É herdeira da ancestral Linha de Guimarães, uma das linhas estreitas da rede que ligava ao Porto e à Póvoa de Varzim, e que existiu até ao fim do século passado.
A linha de Guimarães foi então rebitolada e integrada na rede ferroviária de interesse regional, enquanto a linha da Póvoa foi canibalizada pelo Metro do Porto (devia ter sido também integrada na rede ferrovia de interesse regional do Porto e Norte Litoral).
Passados 20 anos da entrada em funcionamento desta Linha de Guimarães 2.0, é pertinente fazer uma análise à função da mesma, identificando algumas limitações que existem, no sentido de propôr soluções e intervenções para melhorar a resposta desta infraestrutura a quem procura deslocar-se neste território.
O tempo de viagem entre o Porto e Guimarães melhorou, a procura aumentou ao longo dos anos.
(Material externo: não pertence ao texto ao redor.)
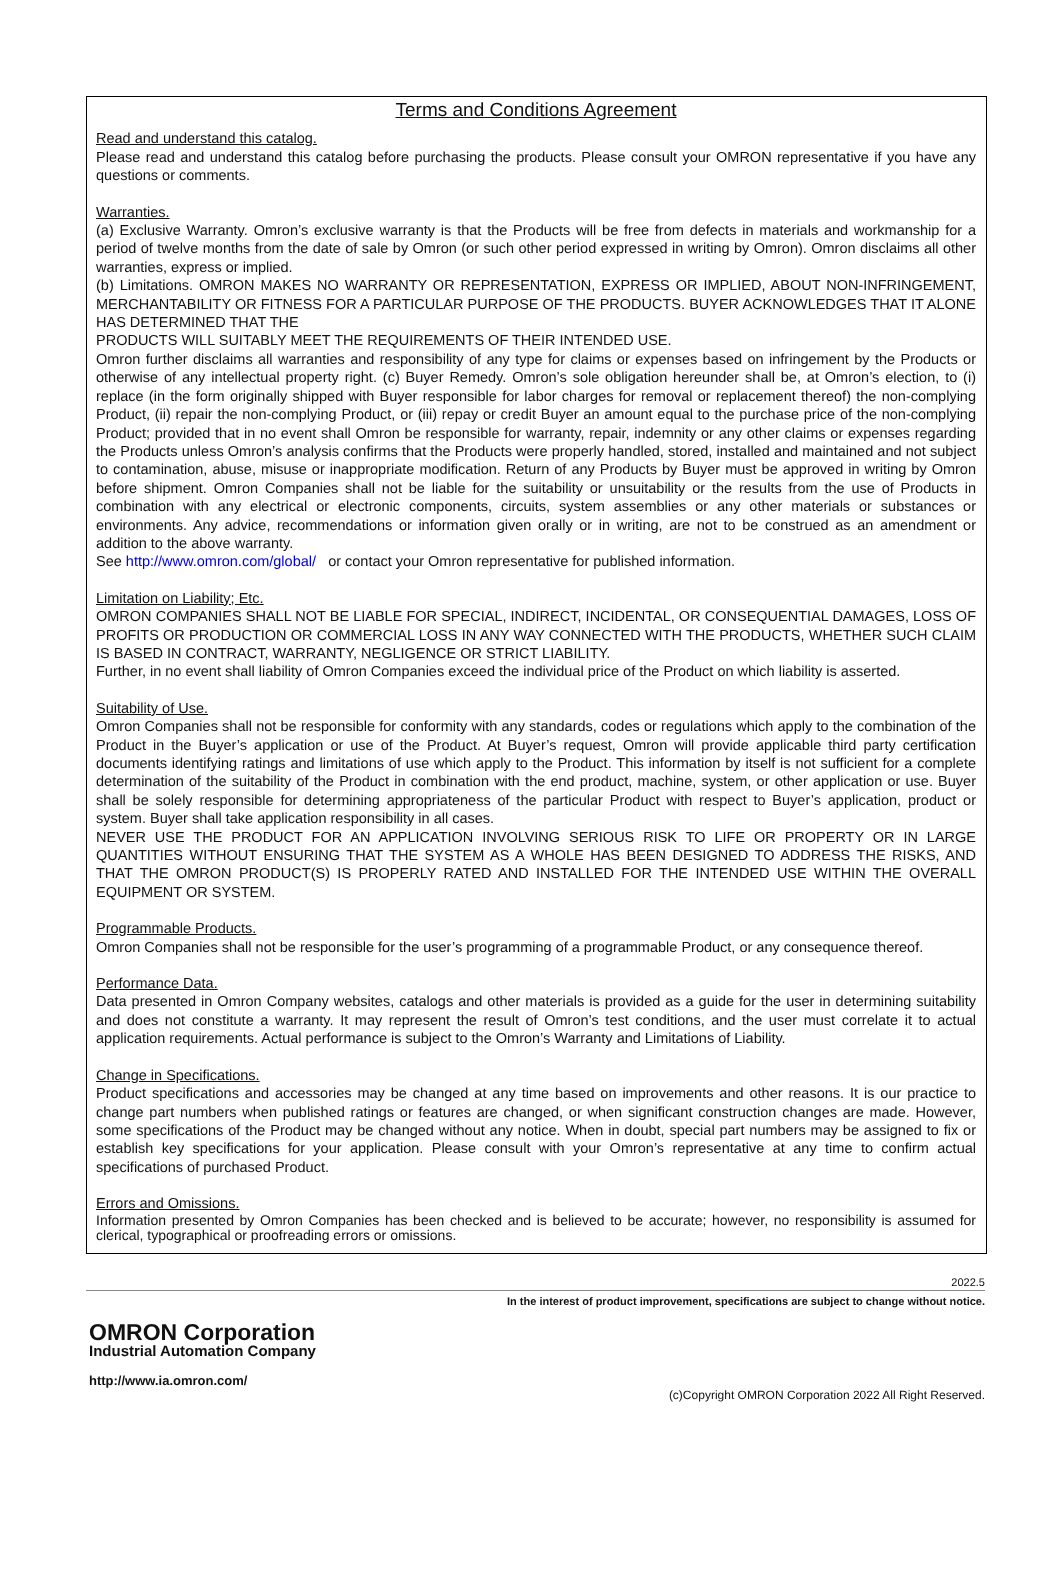Terms and Conditions Agreement
Read and understand this catalog.
Please read and understand this catalog before purchasing the products. Please consult your OMRON representative if you have any questions or comments.
Warranties.
(a) Exclusive Warranty. Omron’s exclusive warranty is that the Products will be free from defects in materials and workmanship for a period of twelve months from the date of sale by Omron (or such other period expressed in writing by Omron). Omron disclaims all other warranties, express or implied.
(b) Limitations. OMRON MAKES NO WARRANTY OR REPRESENTATION, EXPRESS OR IMPLIED, ABOUT NON-INFRINGEMENT, MERCHANTABILITY OR FITNESS FOR A PARTICULAR PURPOSE OF THE PRODUCTS. BUYER ACKNOWLEDGES THAT IT ALONE HAS DETERMINED THAT THE
PRODUCTS WILL SUITABLY MEET THE REQUIREMENTS OF THEIR INTENDED USE.
Omron further disclaims all warranties and responsibility of any type for claims or expenses based on infringement by the Products or otherwise of any intellectual property right. (c) Buyer Remedy. Omron’s sole obligation hereunder shall be, at Omron’s election, to (i) replace (in the form originally shipped with Buyer responsible for labor charges for removal or replacement thereof) the non-complying Product, (ii) repair the non-complying Product, or (iii) repay or credit Buyer an amount equal to the purchase price of the non-complying Product; provided that in no event shall Omron be responsible for warranty, repair, indemnity or any other claims or expenses regarding the Products unless Omron’s analysis confirms that the Products were properly handled, stored, installed and maintained and not subject to contamination, abuse, misuse or inappropriate modification. Return of any Products by Buyer must be approved in writing by Omron before shipment. Omron Companies shall not be liable for the suitability or unsuitability or the results from the use of Products in combination with any electrical or electronic components, circuits, system assemblies or any other materials or substances or environments. Any advice, recommendations or information given orally or in writing, are not to be construed as an amendment or addition to the above warranty.
See http://www.omron.com/global/ or contact your Omron representative for published information.
Limitation on Liability; Etc.
OMRON COMPANIES SHALL NOT BE LIABLE FOR SPECIAL, INDIRECT, INCIDENTAL, OR CONSEQUENTIAL DAMAGES, LOSS OF PROFITS OR PRODUCTION OR COMMERCIAL LOSS IN ANY WAY CONNECTED WITH THE PRODUCTS, WHETHER SUCH CLAIM IS BASED IN CONTRACT, WARRANTY, NEGLIGENCE OR STRICT LIABILITY.
Further, in no event shall liability of Omron Companies exceed the individual price of the Product on which liability is asserted.
Suitability of Use.
Omron Companies shall not be responsible for conformity with any standards, codes or regulations which apply to the combination of the Product in the Buyer’s application or use of the Product. At Buyer’s request, Omron will provide applicable third party certification documents identifying ratings and limitations of use which apply to the Product. This information by itself is not sufficient for a complete determination of the suitability of the Product in combination with the end product, machine, system, or other application or use. Buyer shall be solely responsible for determining appropriateness of the particular Product with respect to Buyer’s application, product or system. Buyer shall take application responsibility in all cases.
NEVER USE THE PRODUCT FOR AN APPLICATION INVOLVING SERIOUS RISK TO LIFE OR PROPERTY OR IN LARGE QUANTITIES WITHOUT ENSURING THAT THE SYSTEM AS A WHOLE HAS BEEN DESIGNED TO ADDRESS THE RISKS, AND THAT THE OMRON PRODUCT(S) IS PROPERLY RATED AND INSTALLED FOR THE INTENDED USE WITHIN THE OVERALL EQUIPMENT OR SYSTEM.
Programmable Products.
Omron Companies shall not be responsible for the user’s programming of a programmable Product, or any consequence thereof.
Performance Data.
Data presented in Omron Company websites, catalogs and other materials is provided as a guide for the user in determining suitability and does not constitute a warranty. It may represent the result of Omron’s test conditions, and the user must correlate it to actual application requirements. Actual performance is subject to the Omron’s Warranty and Limitations of Liability.
Change in Specifications.
Product specifications and accessories may be changed at any time based on improvements and other reasons. It is our practice to change part numbers when published ratings or features are changed, or when significant construction changes are made. However, some specifications of the Product may be changed without any notice. When in doubt, special part numbers may be assigned to fix or establish key specifications for your application. Please consult with your Omron’s representative at any time to confirm actual specifications of purchased Product.
Errors and Omissions.
Information presented by Omron Companies has been checked and is believed to be accurate; however, no responsibility is assumed for clerical, typographical or proofreading errors or omissions.
2022.5
In the interest of product improvement, specifications are subject to change without notice.
OMRON Corporation
Industrial Automation Company
http://www.ia.omron.com/
(c)Copyright OMRON Corporation 2022 All Right Reserved.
Os comboios partem e chegam a Guimarães com boa ocupação, e nas horas de ponta viaja-se de pé partir/até Santo Tirso.
Mas nas deslocações de média distância, o tempo do comboio tem dificuldades em competir com a solução rodoviária particular e até colectiva.
Porquê?
I. Limitações infraestruturais
1) Traçado sinuoso
Afecta as velocidades máximas de circulação. A renovação da via no início do século aproveitou o traçado da via métrica primitiva, com raios de curvatura mais apertado, que penalizam velocidades.
O canal ferroviário segue entrincheirado na margem norte do Rio Ave e afluente Vizela.
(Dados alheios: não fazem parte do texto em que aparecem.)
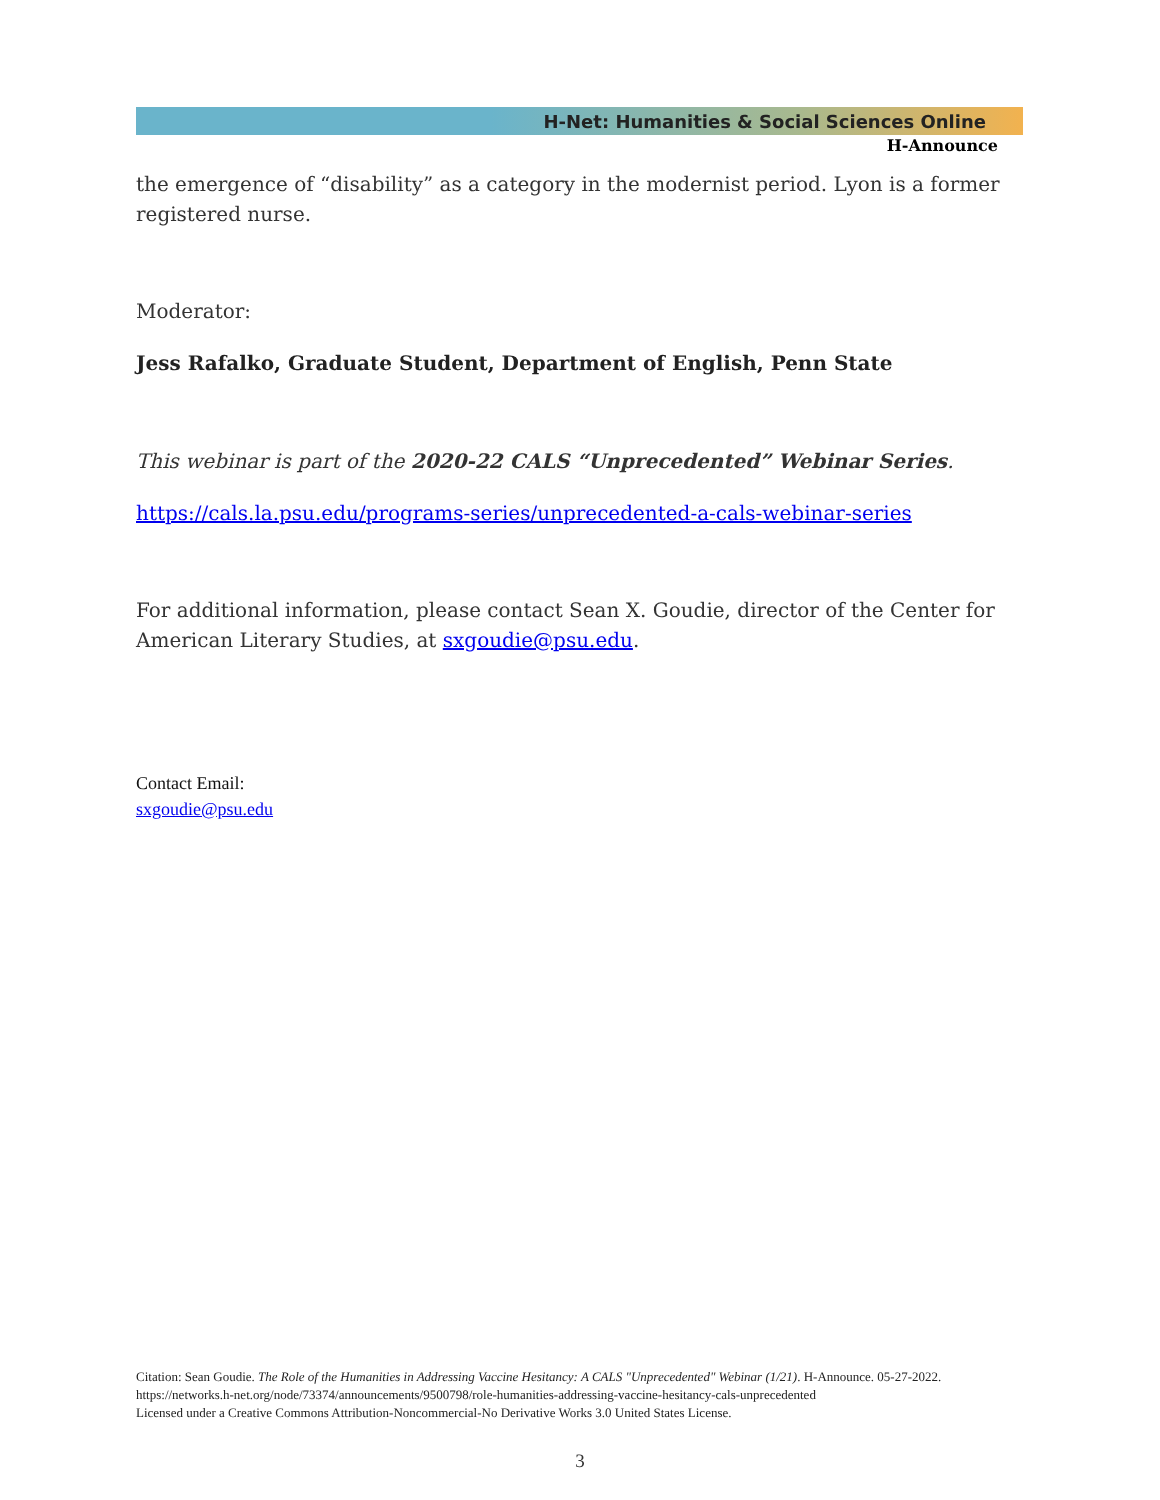H-Net: Humanities & Social Sciences Online
H-Announce
the emergence of “disability” as a category in the modernist period. Lyon is a former registered nurse.
Moderator:
Jess Rafalko, Graduate Student, Department of English, Penn State
This webinar is part of the 2020-22 CALS “Unprecedented” Webinar Series.
https://cals.la.psu.edu/programs-series/unprecedented-a-cals-webinar-series
For additional information, please contact Sean X. Goudie, director of the Center for American Literary Studies, at sxgoudie@psu.edu.
Contact Email:
sxgoudie@psu.edu
Citation: Sean Goudie. The Role of the Humanities in Addressing Vaccine Hesitancy: A CALS "Unprecedented" Webinar (1/21). H-Announce. 05-27-2022.
https://networks.h-net.org/node/73374/announcements/9500798/role-humanities-addressing-vaccine-hesitancy-cals-unprecedented
Licensed under a Creative Commons Attribution-Noncommercial-No Derivative Works 3.0 United States License.
3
2) Via única em praticamente toda a extensão
Diminui a capacidade de acomodar circulações simultâneas e nos dois sentidos da linha. Isto obriga a esquematizar horários em que os comboios que circulem em sentidos opostos se conjuguem para cruzar numa estação com duas vias.
Simplificando, isto implica que nos sectores entre estações com duas vias, só possa circular um comboio. E há sectores muito longos, nomeadamente os 8 Km (percorridos na melhor hipótese em 8 minutos) entre Guimarães e Vizela, e se somarmos 2 minutos de margem para a acomodar atrasos, baixa teoricamente a capacidade da linha para 3 comboios por hora por sentido.
Só que os outros sectores da linha não são homogéneos em comprimento e os tempos de viagem entre as outras estações para encadear cruzamentos são difíceis e conjugar sem perdas de tempo importantes.
Como as circulacões desta Linha são injectadas na/derivadas da Linha do Minho, qualquer ocorrência ou atraso num cruzamento na Linha de Guimarães, pode ter efeitos sistémicos em toda a Rede Ferroviária Regional.
Se acrescentarmos a isto a saturação do canal partilhado com a Linha do Minho entre Contumil e Ermesinde, na melhor das hipóteses a linha de Guimarães pode acomodar dois comboios por hora e por sentido.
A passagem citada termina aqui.